Like many people, I've been thinking about buying some Bitcoin (BTC 1.75%). The main reason is to hedge against inflation, which has been running hot this year. However, I haven't purchased any because it's so volatile. The cryptocurrency has had several large declines from its all-time high, including more than 50% earlier this year.
Because of that, I've started looking elsewhere than cryptocurrency for an inflation hedge. While I also considered investing in gold, I've homed in on an under-the-radar real estate investment trust (REIT) that offers many of the same benefits to buying Bitcoin, plus some additional ones without the stomach-churning volatility.
That REIT is farmland-focused Gladstone Land (LAND 1.35%). Here's why I plan to buy it instead of Bitcoin as an inflation hedge.
Why farmland?
Before we dig into Gladstone Land, I wanted to lay out the case for farmland as an investment. Since 1991, farmland has delivered higher cumulative returns than all other major asset classes except REITs. Further, farmland has produced those higher returns with less volatility than all but two major asset classes (CDs and AAA-rated bonds). In fact, since 1991, farmland hasn't had a single down year, whereas gold, the stock market, and Bitcoin have all experienced declines of more than 50% from their highs.

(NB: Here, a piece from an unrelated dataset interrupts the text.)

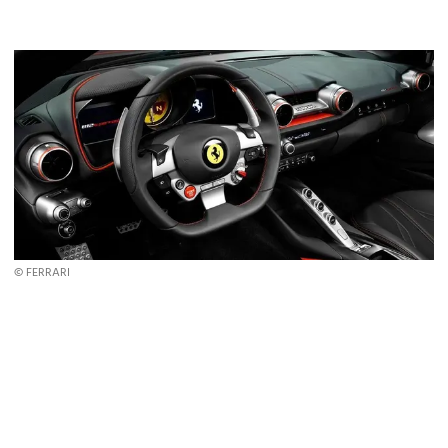
© FERRARI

Two factors drive farmland's ability to deliver attractive returns: annual cash rent and land value appreciation. Farmland generates an income yield for its investors, making it stand out from other inflationary hedges like gold and Bitcoin, which don't produce income. Meanwhile, farmland benefits from inflation because land values tend to rise by at least the inflation rate. These factors make farmland an excellent inflation hedge.
Digging into Gladstone Land
Gladstone Land currently owns 164 farms comprising about 113,000 acres across 15 states. Its farms primarily grow fresh produce, like fruits and vegetables, or permanent crops, such as berries and nuts. These types of farms tend to be better investments than those that grow commodity crops (e.g., corn, wheat, and soy) because they experience less price volatility and government dependence, as well as lower storage costs.
Gladstone primarily leases its farms to farmers under long-term triple net leases, making the tenant responsible for insurance, maintenance, and real estate taxes. These leases typically include a fixed cash payment with annual escalations, upward market adjustments, or participation features, such as a percentage of the farm's gross revenue.
Those lease terms provide Gladstone Land with a nice inflation buffer. It typically ties annual rent escalations to the inflation rate. Meanwhile, participation features provide upside to higher prices, with fresh produce historically outpacing the historical inflation rate by 1.5 times since 1980. In addition to its inflation-protected lease income, Gladstone's farms benefit from rising land values, providing another layer of inflation protection.
However, Gladstone Land is more than an inflation hedge. The farmland REIT has a long history of growing value for shareholders by expanding its farm portfolio through acquisition. For example, it bought five new farms across three states and some additional water access for $62.3 million in the third quarter. Since its initial public offering (IPO) in 2013, Gladstone has grown its farm portfolio from less than $200 million to nearly $1.4 billion today.
Combined with rising lease income, its steady diet of acquisitions has enabled Gladstone to grow its cash flow per share and dividend at attractive rates. Gladstone has increased its monthly dividend 24 times in the last 27 quarters, raising it by 50.7% overall. It aims to continue expanding that payout in the future at a rate that outpaces inflation. Overall, Gladstone Land has delivered 14.6% compound annual total returns for its shareholders since its IPO.
All the benefits of Bitcoin (and more) -- without the volatility
One of the premises of investing in Bitcoin is it can be an inflation hedge. While the cryptocurrency's returns have certainly outpaced inflation over the years, they have been extremely volatile.
That's why I've decided to forget about using Bitcoin to hedge against inflation. Instead, I plan to invest in farmland through little-known REIT Gladstone Land. It has a long history of delivering inflation-beating returns with a lot less volatility than Bitcoin, which seems likely to continue in the future.